I watch Rhino take a huge drag. “What’s the new guy like?” I ask.

Eli shrugs again. “Like I said, big and bad. Not as big as you, now. But new. Only had one fight, and it was a close one. I don’t think you’ll have any trouble.”
 

Rhino shakes his head. “He won’t. I don’t think many guys on the roster can touch him.” A sharp glance at me. “Don’t get cocky. You never know what a fighter is like until you fight him. The only fight I ever lost was to a little Filipino dude. Faster’n fuck, hit like a mothafuckin’ bazooka. Jumped around so fast I couldn’t get a hit in. He took me down so fast my head was still spinning the next day.
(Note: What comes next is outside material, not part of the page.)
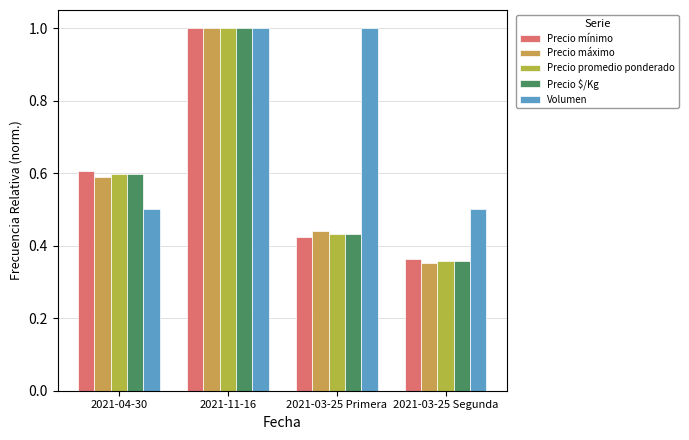

What is the label of the 2nd bar from the right?

2021-03-25 Primera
I went in thinkin’ I’d crush him like a bug, he was so damn tiny. Point is, don’t go gettin’ cocky. But I don’t think you’ll have any trouble.”

* * *
 

I didn’t have any trouble. I dominated that fight, and two more that night.
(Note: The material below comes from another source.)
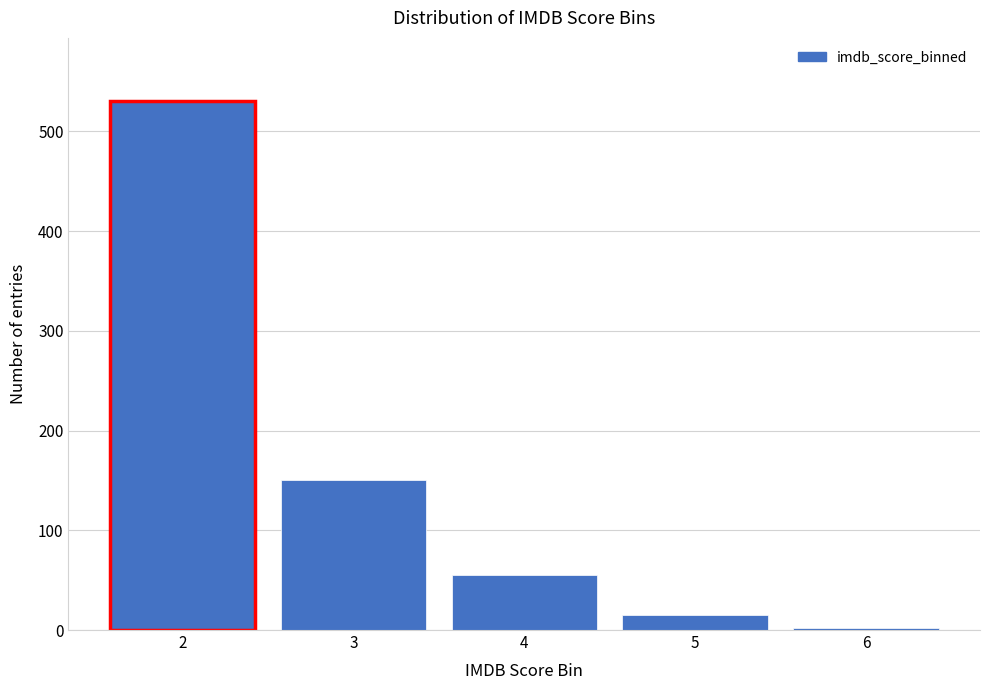

Reading left to right, transcribe all the data shown in this chart.

530	150	55	15	2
And after four months of monkish celibacy, thank god Raquel was working the fight that night. She introduced me to her friend Lisa, and the three of us got it on like Donkey Kong, my first time with more than one girl, which, honestly, was a lot more work than I thought it’d be, keeping two girls going at once. Good thing I’m coordinated.
 

Three more fights the next week, and the same the next—and now that I’d met Lisa, if Raquel wasn’t there, Lisa was, or one of their other friends. The kinds of girls who work topless at underground fights…they’re a good time, and they all seemed to like me. Maybe it was just because I crushed every motherfucker put in front of me. I was a one-man wrecking-machine. I made bank, as they say, a thousand per fight in the first month, two grand per fight the next month, made it to five by the third month. And I stashed it all. Every penny. Kept shredding myself in Rhino’s gym, kept running the ship for him, and trained in the ring and at the bags until my knuckles were like stone. I started taping them up, all the way up to my forearms, and fought barefoot, like Julio Moreno. A nod to him, partly, and partly because it felt right. Bare concrete under my feet, I could feel the floor, I could feel each punch twisting up like a tornado.
 

I saved my bank, and I fought like a wounded tiger. Fight after fight. Weeks. Months.
 

Sooner than I expected I’m past my nineteenth birthday, hitting on my twentieth. I haven’t heard from Mom or Dad, or anyone back home. I do wonder about Kyle, how he’s doing. He’s thirteen, now, I think. Almost fourteen? I don’t really miss home, but I do sort of miss Mom. She was cool to me, for the most part. And Kyle, too. But…I’m here now, making progress. Not much of a life, but it’s mine. Better than being at fucking Harvard or wherever the fuck Dad wanted me to go. That shit sounds like hell, if you ask me.